What to work on: Could you copy every line from the material below in which "over" appears?

##### Listed records

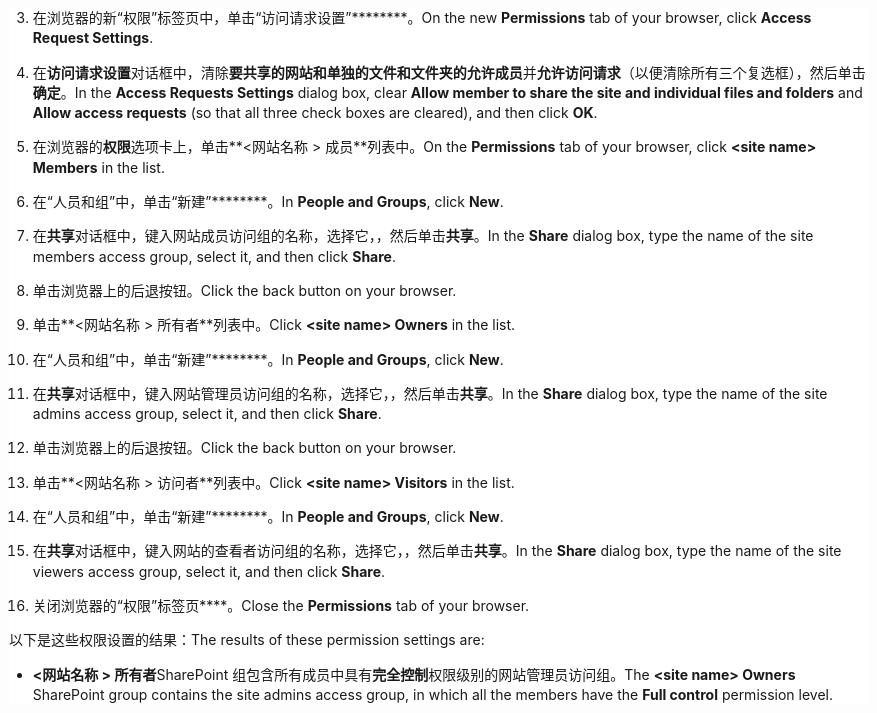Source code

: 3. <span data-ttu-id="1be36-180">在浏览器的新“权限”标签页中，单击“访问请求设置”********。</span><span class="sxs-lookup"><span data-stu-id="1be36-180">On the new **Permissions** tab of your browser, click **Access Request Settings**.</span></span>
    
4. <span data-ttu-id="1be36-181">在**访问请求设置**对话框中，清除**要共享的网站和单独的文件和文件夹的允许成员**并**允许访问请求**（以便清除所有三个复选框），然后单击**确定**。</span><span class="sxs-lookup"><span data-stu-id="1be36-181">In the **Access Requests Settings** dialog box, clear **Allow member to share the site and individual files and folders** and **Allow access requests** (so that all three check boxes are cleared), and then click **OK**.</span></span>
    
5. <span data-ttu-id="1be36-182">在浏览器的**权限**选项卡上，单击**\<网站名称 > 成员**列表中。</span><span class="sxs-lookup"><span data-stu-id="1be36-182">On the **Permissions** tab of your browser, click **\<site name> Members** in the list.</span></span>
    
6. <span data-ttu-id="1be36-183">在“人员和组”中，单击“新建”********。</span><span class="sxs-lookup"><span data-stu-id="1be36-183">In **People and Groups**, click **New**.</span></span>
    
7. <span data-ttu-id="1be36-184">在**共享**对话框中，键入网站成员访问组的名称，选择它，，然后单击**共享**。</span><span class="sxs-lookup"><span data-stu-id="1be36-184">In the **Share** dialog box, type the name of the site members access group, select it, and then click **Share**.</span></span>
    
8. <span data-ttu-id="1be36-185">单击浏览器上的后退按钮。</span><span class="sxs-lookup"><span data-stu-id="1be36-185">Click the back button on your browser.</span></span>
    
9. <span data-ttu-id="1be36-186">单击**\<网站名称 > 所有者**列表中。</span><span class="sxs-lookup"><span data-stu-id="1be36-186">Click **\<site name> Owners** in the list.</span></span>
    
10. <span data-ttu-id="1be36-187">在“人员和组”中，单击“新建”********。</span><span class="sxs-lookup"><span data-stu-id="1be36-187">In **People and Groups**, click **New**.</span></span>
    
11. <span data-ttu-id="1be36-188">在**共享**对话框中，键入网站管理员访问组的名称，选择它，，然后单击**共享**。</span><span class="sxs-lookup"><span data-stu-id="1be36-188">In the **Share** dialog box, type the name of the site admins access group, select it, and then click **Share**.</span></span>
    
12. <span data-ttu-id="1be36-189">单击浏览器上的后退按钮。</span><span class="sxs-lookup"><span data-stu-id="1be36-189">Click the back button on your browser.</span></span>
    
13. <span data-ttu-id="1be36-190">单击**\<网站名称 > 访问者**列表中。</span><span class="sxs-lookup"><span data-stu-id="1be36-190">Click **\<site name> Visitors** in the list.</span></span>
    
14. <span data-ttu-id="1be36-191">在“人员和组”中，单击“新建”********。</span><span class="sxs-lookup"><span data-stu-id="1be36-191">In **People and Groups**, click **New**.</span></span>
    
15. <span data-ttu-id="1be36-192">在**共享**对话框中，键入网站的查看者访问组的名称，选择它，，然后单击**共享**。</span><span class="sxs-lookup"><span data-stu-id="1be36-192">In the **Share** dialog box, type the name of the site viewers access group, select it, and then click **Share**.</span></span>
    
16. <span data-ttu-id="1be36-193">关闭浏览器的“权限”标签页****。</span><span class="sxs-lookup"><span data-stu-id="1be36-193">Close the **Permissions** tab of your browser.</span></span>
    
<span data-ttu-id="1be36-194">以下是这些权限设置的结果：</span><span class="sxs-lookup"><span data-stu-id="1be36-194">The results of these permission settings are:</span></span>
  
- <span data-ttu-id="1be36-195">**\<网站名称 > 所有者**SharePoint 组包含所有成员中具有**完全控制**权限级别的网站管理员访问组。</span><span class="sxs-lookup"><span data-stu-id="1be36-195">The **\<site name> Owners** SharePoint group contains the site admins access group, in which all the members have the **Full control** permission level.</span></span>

##########
##### Listed records

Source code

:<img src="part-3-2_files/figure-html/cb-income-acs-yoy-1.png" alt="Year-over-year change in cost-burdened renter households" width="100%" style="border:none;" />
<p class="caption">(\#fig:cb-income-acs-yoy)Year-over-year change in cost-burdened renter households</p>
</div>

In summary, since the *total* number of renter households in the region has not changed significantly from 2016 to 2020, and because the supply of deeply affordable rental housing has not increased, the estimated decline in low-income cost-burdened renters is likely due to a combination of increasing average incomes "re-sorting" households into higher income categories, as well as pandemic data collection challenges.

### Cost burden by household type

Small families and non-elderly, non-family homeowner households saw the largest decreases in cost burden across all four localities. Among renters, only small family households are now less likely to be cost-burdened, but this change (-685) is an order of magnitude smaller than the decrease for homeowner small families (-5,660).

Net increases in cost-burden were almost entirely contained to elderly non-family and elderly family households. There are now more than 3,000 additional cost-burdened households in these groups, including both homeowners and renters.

##########

Result of the exercise:
:<img src="part-3-2_files/figure-html/cb-income-acs-yoy-1.png" alt="Year-over-year change in cost-burdened renter households" width="100%" style="border:none;" />
<p class="caption">(\#fig:cb-income-acs-yoy)Year-over-year change in cost-burdened renter households</p>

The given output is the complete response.